Abstract
Introduction: Eculizumab, a terminal complement C5 inhibitor, has significantly changed the treatment paradigm for paroxysmal nocturnal hemoglobinuria (PNH)—a rare hematologic disorder driven by uncontrolled intravascular hemolysis and thrombosis. Although widely used, a consolidated summary of randomized data comparing eculizumab to standard or alternative therapies has not been previously reported.
Objectives: To evaluate the clinical efficacy and safety of eculizumab compared to control therapies in adult patients with PNH using pooled data from randomized controlled trials (RCTs).

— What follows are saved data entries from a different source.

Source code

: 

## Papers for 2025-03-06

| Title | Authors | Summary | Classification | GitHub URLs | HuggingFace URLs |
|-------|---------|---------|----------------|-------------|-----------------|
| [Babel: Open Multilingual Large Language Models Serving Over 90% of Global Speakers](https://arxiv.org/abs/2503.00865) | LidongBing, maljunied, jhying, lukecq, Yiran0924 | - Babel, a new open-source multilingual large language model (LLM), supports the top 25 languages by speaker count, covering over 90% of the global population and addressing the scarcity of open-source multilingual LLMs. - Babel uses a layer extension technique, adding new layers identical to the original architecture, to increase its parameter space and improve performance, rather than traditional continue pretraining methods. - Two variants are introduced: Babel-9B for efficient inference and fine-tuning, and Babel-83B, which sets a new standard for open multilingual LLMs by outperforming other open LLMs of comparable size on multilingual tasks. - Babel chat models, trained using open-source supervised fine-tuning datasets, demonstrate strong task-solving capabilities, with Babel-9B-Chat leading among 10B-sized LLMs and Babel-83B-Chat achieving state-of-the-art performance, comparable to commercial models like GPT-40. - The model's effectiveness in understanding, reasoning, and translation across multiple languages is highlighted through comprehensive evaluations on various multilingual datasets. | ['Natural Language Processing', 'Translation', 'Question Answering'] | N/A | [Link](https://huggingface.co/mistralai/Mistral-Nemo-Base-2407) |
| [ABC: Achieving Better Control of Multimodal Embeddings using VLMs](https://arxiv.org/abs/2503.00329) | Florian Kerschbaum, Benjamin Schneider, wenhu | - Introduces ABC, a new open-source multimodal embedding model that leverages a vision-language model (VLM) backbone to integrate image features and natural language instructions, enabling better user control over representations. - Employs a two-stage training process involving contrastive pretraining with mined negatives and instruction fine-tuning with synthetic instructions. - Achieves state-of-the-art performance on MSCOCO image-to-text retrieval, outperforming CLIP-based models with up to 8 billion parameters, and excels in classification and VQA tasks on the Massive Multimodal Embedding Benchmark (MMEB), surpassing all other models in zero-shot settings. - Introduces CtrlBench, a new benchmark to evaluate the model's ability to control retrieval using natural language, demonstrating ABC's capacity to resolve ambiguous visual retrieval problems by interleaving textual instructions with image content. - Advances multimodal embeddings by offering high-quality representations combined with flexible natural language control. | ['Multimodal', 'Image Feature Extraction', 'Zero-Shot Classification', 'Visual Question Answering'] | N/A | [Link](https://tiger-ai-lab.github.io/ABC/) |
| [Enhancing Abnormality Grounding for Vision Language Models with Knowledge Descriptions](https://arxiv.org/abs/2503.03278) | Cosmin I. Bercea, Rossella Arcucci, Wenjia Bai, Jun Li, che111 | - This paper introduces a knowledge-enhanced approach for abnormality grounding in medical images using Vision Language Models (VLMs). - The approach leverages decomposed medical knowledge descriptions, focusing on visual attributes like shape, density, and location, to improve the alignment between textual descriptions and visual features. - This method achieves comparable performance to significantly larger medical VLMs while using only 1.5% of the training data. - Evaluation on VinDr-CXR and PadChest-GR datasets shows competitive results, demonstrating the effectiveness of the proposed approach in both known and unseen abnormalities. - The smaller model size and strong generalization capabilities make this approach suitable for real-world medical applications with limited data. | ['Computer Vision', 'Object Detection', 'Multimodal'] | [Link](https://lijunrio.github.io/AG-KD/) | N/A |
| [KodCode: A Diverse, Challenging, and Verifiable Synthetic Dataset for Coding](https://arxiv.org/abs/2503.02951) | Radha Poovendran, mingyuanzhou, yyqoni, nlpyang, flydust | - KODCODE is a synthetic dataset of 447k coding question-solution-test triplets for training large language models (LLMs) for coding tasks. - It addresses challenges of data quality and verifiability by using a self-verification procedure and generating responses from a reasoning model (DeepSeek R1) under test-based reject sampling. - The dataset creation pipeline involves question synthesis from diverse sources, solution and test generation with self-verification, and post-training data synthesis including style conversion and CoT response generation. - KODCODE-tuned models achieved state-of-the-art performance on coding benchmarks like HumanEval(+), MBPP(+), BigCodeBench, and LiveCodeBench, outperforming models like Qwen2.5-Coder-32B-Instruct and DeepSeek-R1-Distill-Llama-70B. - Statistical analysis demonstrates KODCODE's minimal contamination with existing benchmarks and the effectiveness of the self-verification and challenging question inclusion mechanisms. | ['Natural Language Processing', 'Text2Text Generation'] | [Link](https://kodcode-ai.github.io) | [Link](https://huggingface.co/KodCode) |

Methods: A systematic literature review was conducted in PubMed, Embase, Scopus, and Web of Science through May 2025. Six RCTs comparing eculizumab to placebo, supportive care, or other complement inhibitors were included. Primary outcomes were breakthrough hemolysis (BTH), hemoglobin and LDH normalization, and transfusion avoidance. Secondary outcomes included adverse events (AEs), serious AEs (SAEs), treatment-emergent AEs (TEAEs), discontinuation due to AEs, and mortality. A random-effects model was used to estimate pooled risk ratios (RRs) with 95% confidence intervals (CIs). A total of 1,060 patients were included (491 eculizumab; 569 control).
Results: Across trials, eculizumab did not significantly reduce breakthrough hemolysis (RR 1.17; 95% CI: 0.64–2.13), and the risk of hemoglobin normalization was comparable between groups (RR 0.95; 95% CI: 0.85–1.05). Similarly, LDH normalization (RR 0.99; 95% CI: 0.90–1.09) and transfusion avoidance (RR 0.85; 95% CI: 0.66–1.11) did not show a statistically significant advantage for eculizumab.
In terms of safety, rates of any AE (RR 0.98; 95% CI: 0.75–1.29), SAEs (RR 0.79; 95% CI: 0.53–1.17), drug withdrawal due to AEs (RR 0.96; 95% CI: 0.28–3.27), and mortality (RR 1.28; 95% CI: 0.34–4.83) were similar across groups. TEAE data showed high heterogeneity (I² = 89%), and the pooled estimate (RR 0.49; 95% CI: 0.01–18.75) was inconclusive.
Discussion:This meta-analysis of six randomized trials found no statistically significant differences in key clinical or safety endpoints between eculizumab and control therapies. While previous observational studies and registries have shown clear benefits, these RCT data suggest a more nuanced picture. Variability across trials, modest sample sizes, and evolving comparator arms (including newer complement agents) may have influenced outcomes. Nevertheless, eculizumab remains a well-tolerated option with established real-world efficacy, and these findings provide a critical benchmark for evaluating emerging treatments in PNH.